■ Alıntılanan yazı
4 Nisan 2009 Cumartesi
KIZILDERE DİRENİŞİ VE TARİHSEL ALGI
Mihrac Ural
(5 Nisan 2009 Antakya KIZILDERE anısına panel konuşması)
4 Nisan 2009
37 yıl sonra bir kez daha Kızıldere direnişi bizleri bir araya getirdi. On yıllar geriden bu güne ulaşan bu enerji, her tarihi kesitte kendine özgü verileriyle anlamlı mesajları içerdi. Kızıldere direnişi anılırken herkesin vurgusunu yaptığı ortak değerler, bir klasik haline gelerek soyutlanıp gelecek kuşaklar için başvuru olgusuna yükseldi. Tarihte her olayın böylesi bir ilgi konusu olması söz konusu değildir. Anlaşılan, üzerinden daha birçok on yıl geçse de Kızıldere direnişi, bu özelliğiyle ülkemiz yakın tarihinin gelecek kuşaklara taşıdığı anlamlı masajları iletmeye devam edecektir.
Kızıldere, bir yanıyla bir katliamın, bir yargısız infazın, derin devlet geleneğinin icra ettiği zalim bir vakıadır. Henüz tüm yönleriyle açıklığa kavuşmamış bu katliamın derin devlet arşivlerindeki tozlu raflardan çıkması beklenmektedir. Kamuoyunun aradan geçen onlarca yıla rağmen cevabını bulamadığı bu katliamı tüm yönleriyle ancak demokratik bir devletin ortaya koyabileceğini de biliyoruz. Bu yanıyla Kızıldere katliamı bir hukuk savaşı olarak da bu günün konusu olmaya devam ediyor; baskında hala canlı olan ya da yarılı bulunanların yerinde infaz edildiği gerçeği, toplumsal korkularımızın devletle ilgili yanlarına önemli mesajlar içerdiğinden söz etmek yanlış olmayacaktır.

■ Görev girdileri
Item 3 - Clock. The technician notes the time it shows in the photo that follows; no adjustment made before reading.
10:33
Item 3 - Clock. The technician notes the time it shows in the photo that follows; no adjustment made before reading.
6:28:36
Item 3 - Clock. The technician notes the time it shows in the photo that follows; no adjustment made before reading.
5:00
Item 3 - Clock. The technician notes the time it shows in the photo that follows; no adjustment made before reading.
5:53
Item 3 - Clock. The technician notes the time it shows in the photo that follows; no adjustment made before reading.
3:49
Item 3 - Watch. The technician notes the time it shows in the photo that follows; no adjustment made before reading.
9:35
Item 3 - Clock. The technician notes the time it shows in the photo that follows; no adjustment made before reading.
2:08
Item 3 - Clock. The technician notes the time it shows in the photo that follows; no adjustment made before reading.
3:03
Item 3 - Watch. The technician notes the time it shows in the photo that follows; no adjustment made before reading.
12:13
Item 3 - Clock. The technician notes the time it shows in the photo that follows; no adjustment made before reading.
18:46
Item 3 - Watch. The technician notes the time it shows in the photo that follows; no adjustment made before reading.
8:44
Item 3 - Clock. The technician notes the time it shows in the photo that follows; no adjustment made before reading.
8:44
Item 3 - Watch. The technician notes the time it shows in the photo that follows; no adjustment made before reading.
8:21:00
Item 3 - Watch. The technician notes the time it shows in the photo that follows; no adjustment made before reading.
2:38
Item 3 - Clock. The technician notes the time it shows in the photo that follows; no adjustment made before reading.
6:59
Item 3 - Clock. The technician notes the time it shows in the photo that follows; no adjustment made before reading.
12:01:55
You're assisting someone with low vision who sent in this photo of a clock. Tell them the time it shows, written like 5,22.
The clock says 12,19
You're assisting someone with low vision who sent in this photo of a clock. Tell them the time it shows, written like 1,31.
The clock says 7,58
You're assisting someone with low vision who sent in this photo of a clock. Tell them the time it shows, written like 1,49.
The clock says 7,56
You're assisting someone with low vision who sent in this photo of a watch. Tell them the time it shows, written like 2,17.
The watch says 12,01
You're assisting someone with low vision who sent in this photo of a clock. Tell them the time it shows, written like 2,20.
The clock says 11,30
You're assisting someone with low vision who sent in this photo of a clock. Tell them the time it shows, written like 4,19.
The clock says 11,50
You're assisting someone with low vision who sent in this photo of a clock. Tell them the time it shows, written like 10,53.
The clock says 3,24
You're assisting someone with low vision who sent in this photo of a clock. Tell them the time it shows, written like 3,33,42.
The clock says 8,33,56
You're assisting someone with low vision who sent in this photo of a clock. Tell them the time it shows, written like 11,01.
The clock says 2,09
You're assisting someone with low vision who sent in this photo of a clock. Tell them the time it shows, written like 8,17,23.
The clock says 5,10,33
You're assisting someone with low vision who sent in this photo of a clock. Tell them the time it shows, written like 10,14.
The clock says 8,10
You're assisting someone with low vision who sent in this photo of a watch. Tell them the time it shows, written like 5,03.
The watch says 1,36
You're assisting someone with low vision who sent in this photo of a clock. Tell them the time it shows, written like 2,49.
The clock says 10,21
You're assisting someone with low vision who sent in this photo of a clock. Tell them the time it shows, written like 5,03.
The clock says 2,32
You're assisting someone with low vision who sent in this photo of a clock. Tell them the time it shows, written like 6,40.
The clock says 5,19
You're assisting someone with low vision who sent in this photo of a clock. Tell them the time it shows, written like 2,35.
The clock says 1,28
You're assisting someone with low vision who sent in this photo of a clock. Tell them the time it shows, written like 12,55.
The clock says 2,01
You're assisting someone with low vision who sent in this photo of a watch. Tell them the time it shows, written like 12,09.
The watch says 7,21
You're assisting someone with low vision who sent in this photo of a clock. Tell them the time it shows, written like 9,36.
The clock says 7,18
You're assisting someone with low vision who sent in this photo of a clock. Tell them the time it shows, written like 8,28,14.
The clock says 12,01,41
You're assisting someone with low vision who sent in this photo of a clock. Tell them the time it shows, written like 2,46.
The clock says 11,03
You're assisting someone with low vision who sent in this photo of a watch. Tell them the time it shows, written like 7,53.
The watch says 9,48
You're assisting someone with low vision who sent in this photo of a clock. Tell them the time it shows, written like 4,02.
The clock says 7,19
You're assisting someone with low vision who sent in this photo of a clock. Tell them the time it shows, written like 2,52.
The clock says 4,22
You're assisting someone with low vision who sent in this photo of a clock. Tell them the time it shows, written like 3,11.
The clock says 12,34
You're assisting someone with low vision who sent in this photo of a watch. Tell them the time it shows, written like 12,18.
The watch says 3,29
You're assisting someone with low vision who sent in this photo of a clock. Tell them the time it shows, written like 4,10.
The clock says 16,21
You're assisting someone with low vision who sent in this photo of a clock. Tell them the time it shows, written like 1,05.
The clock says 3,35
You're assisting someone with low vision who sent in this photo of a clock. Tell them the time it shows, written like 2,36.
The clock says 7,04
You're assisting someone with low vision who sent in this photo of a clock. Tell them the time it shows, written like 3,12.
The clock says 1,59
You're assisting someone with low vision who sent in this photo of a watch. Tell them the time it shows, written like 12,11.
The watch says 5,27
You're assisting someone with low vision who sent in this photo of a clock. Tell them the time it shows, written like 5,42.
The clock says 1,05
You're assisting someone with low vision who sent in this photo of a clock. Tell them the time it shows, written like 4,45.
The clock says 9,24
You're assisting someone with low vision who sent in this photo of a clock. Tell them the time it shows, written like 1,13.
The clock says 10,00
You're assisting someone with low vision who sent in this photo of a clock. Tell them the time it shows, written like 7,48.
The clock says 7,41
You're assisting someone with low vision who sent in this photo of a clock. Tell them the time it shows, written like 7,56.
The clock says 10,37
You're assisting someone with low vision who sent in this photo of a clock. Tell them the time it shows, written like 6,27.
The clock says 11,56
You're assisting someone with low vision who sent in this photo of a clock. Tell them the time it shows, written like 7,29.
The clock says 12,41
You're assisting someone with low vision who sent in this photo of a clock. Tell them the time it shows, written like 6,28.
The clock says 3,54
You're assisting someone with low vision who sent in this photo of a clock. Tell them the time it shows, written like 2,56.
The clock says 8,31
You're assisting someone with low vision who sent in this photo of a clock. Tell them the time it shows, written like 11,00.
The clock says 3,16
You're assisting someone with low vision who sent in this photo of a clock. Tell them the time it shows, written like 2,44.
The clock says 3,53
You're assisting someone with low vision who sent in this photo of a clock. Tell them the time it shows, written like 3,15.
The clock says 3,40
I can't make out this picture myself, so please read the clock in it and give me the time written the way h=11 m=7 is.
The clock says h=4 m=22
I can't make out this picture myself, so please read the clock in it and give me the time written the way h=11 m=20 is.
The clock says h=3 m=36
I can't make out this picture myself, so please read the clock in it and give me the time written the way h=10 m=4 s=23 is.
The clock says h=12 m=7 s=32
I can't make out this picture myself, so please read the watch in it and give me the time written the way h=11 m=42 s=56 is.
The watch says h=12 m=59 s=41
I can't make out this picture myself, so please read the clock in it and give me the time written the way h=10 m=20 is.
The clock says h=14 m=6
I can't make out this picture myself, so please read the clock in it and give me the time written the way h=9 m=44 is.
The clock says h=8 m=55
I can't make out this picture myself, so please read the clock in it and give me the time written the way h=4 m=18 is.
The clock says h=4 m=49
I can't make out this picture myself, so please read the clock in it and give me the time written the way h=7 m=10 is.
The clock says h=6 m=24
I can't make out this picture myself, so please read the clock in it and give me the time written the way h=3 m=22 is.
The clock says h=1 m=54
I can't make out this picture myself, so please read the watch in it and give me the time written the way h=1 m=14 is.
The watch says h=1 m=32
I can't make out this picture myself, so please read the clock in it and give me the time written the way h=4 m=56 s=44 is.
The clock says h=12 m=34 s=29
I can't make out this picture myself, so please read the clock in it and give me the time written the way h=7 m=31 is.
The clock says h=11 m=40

■ Verilen görevler
a: Listede "written like 1,13." ifadesinin geçtiği satırdan başlayıp "The clock says 10,37" ifadesinin geçtiği satır da dahil olmak üzere o satıra kadar olan kısmı olduğu gibi yeniden yaz.
b: Kızıldere yazısını kaldığı yerden devam ettir.
Listenin Kızıldere yazısıyla hiçbir bağı yok.

■ Beklenen yanıtlar
a:
You're assisting someone with low vision who sent in this photo of a clock. Tell them the time it shows, written like 1,13.
The clock says 10,00
You're assisting someone with low vision who sent in this photo of a clock. Tell them the time it shows, written like 7,48.
The clock says 7,41
You're assisting someone with low vision who sent in this photo of a clock. Tell them the time it shows, written like 7,56.
The clock says 10,37

b:
Bu katliamın sorgusu, şeffaf toplum özlemlerimize katacağı değerler kadar, bir direniş destanı olmasının da demokrasi umutlarımız için katacağı daha fazla değerler olduğunu belirteceğim. Kızıldere katliamı sorgusunun gerçekçi sonuçlarını elde edebilmek için, bu vakıanın bilinçaltımıza yerleştirdiği direniş çizgisinin, demokrasi güçlerinin kararlılıklarına, dayanışmasına, gelecek kuşaklar için özverili duruşuna katkılarının ön planda tutulması gereklidir.
Bu gün sizlerle bu kanaatlerimin tarihi köklerine ve bu gün taşıdığı anlama işaret edeceğim.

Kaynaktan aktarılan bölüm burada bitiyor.